Корнелий Генрихович разговаривал не больше Феклы, но участвовал в разговоре глазами, сияющими насмешливым любопытством. Кроме того, он беспрестанно подкладывал сидящим то одно кушанье, то другое. Если ты успевал выразить протест, то вместо салата «мимоза» Корнелий Генрихович немедленно ухватывал пиалу с лобио. Но чаще Корнелий Генрихович оказывался быстрее и радостно кивал в ответ на благодарности: знаю, мол, таких кушаний больше нигде не попробовать, а вот я вам удружу, потому что вы мне ужасно нравитесь.
Тем временем речь зашла о Барсике. Барсиком в семье звали Вариного прадеда, знаменитого инженера, изобретателя и кинорежиссера. Мне случалось видеть его фотографию: это был высокий, седой, мягко смотрящий через круглые очки аристократ, к которому прозвище «Барсик» вроде бы не шло. Тем не менее Николь Григорьевна, Ольга и Варвара называли его только Барсиком, и в удивительном мире Вариной семьи здесь чувствовалась какая-то сказочная логика. История, которую рассказала Николь Григорьевна, меня поразила. Разумеется, я не помню всех ее слов и выражений, так что могу передать рассказ только на свой лад и своими словами.
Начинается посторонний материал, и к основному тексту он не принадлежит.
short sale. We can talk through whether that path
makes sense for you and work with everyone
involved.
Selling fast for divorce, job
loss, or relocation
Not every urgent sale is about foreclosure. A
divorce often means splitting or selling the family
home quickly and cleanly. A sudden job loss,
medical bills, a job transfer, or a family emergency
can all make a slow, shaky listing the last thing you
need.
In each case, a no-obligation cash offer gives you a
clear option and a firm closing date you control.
Их было шестеро: четыре парня и две девушки. Они жили в огромном барском доме на окраине Харькова. Молодым людям и двадцати не было, все они сражались на Южном фронте в рядах Красной армии, но Деникин был разбит, и они готовились построить счастливую жизнь, погибнуть за нее, любить и постигать небывалое. Девушки ухаживали за больными и ранеными в госпитале, Яков Сажин вел политзанятия с красноармейцами, Владислав Крохмаль чертил устройство разрывных снарядов, Дмитрий Зальм днями напролет занимался вольтижировкой, а Барсика назначили начальником Особого отдела Реввоенсовета.
Город осторожно оживал, блестел свежевставленными окнами, дразнил ветер кричащим кумачом.
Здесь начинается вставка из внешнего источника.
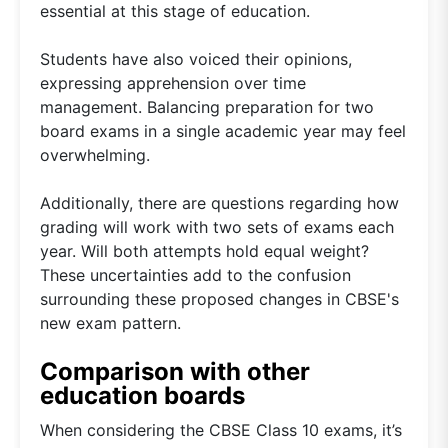
essential at this stage of education.
Students have also voiced their opinions,
expressing apprehension over time
management. Balancing preparation for two
board exams in a single academic year may feel
overwhelming.
Additionally, there are questions regarding how
grading will work with two sets of exams each
year. Will both attempts hold equal weight?
These uncertainties add to the confusion
surrounding these proposed changes in CBSE's
new exam pattern.
Comparison with other
education boards
When considering the CBSE Class 10 exams, it’s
Собираясь в зале, коммунары читали стихи: Блока, Боброва, Бенедикта Лившица, чаще наизусть. Хорошо звенели строки в опустевшем пространстве: даже штор на окнах не осталось. Под окном стоял на полу чумазый самовар. Стихи были крепче армейской заварки.
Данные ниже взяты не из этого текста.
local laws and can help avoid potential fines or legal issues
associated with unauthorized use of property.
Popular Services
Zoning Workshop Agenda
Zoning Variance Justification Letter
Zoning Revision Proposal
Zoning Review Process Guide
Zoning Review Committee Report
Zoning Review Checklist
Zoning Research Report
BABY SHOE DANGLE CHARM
Как-то Сажин надолго застрял в городе, вернулся ночью, перебудил всех. Казалось, на радостях человек ума лишился:
– Ребята! Товарищи! Что я узнал, вы упадете.
– Мы вообще-то и так лежали, – мрачно возразил Крохмаль.
– В лечебнице для душевнобольных здесь держат знаете кого? Велимира Хлебникова! Футуриста. Можете вообразить? Он там сидит, как в застенке.
Повскакивали с постелей, укутавшись одеялами, набились в комнате у Крохмаля. Здесь, в Харькове, прямо сейчас находится прославленный поэт, с ним можно увидеться, даже поговорить, послушать его стихи. Барсик обязан завтра же отправиться в лечебницу и по своему мандату спасти поэта. Пусть живет здесь, в усадьбе, с коммунарами. Они будут за ним ухаживать, кормить, одевать, что угодно! Мысль о том, что Хлебников не захочет жить с незнакомыми людьми, никому не приходила в голову.